Semalam sebelumnya menyaksikan pertandingan kedua final Piala Federasi Sepak Bola Asia Tenggara (AFF) antara Indonesia vs Malaysia. Indonesia memang kalah, dan hanya keluar sebagai runner up. Tapi menyadari bahwa sepak bola memang bisa menyatukan semua umat dan membangkitkan rasa nasionalisme.

Terus hari ini saya menatap layar laptop, memantau pekerjaan yang akan menanti mulai diselesaikan pada 3 Januari mendatang. Hari pertama bekerja di 2011, dan sepertinya membuatku merasa sebenarnya tahun baru hanyalah penanda 365 hari telah berakhir dan masuk ke fase baru dari 365 hari berikutnya.

Sebenarnya apa sih arti “tahun baru”? Apakah pesta, jalanan ibukota yang lengang, atau kesempatan berlibur adalah bagian dari ritme yang dirasakan menjelang tutup tahun.

Namun saya juga beranggapan tahun baru adalah momen baik untuk Resolusi dan Semangat Baru. Titik mula Harapan Baru dan berharap akan menjalani satu tahun kedepan dengan gemilang.


(Sumber gambar : www.knox.villagesoup.com)

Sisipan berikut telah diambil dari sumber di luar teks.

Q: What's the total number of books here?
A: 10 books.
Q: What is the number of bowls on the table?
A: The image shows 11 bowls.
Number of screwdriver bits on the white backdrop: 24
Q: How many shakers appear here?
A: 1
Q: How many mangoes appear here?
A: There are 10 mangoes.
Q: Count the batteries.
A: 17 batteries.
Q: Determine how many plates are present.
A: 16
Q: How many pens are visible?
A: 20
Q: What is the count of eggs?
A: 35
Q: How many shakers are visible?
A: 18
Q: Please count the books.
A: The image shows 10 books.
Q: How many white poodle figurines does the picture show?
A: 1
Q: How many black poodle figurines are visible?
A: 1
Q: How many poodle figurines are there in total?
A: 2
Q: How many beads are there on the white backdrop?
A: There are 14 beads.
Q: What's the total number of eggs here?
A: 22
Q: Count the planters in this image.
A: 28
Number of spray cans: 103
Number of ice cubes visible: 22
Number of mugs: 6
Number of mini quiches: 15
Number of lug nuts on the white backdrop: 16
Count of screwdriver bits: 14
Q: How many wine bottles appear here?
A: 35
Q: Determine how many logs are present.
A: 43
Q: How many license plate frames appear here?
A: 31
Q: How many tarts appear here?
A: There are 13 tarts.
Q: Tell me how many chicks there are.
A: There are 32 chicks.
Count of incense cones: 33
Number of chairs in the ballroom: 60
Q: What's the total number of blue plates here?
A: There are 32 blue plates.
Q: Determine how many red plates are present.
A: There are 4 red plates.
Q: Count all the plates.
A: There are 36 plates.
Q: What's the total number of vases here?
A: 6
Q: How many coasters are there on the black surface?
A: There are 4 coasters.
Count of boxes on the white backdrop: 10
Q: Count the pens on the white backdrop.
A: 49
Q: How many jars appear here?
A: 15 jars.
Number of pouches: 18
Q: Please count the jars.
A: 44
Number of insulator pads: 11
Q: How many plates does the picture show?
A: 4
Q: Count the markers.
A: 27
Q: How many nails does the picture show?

Thursday, October 28, 2010

Jenuh

Saya pernah merasa beruntung karena bekerja sesuai hobi. Hobi menulis dan bekerja sebagai penulis.


Tapi ternyata bekerja menurutkan hobi pun ada jenuhnya juga. Ketika ide tak berseliweran diotak, enggan memulai kerja meskipun konsep dan bahan telah ada.

Memulai langkah pertama memang sulit. Padahal saya sadar kalau menulis dimulai dulu dengan lead pembuka dan selanjutnya artikel akan mengalir.

Saya sadar sedang dilanda kejenuhan. Cape berpikir, tak ada ide, dan ini berimbas pada kerja, menunda hingga tenggat tulisan sudah dekat. Menonton sebagai fungsi menghibur dan menghilangkan kejenuhan juga kadang tidak efektif. Karena mencerna jalan cerita film membuatku harus berpikir juga :D

Buntutnya, paling enak membuang perasaan jenuh dengan bermain game. Hati-hati keenakan main, ntar bablas waktu pun habis terbuang. Main game melepas penat harus tahu batasan dan ingat: kerja yang lebih produktif masih menunggu.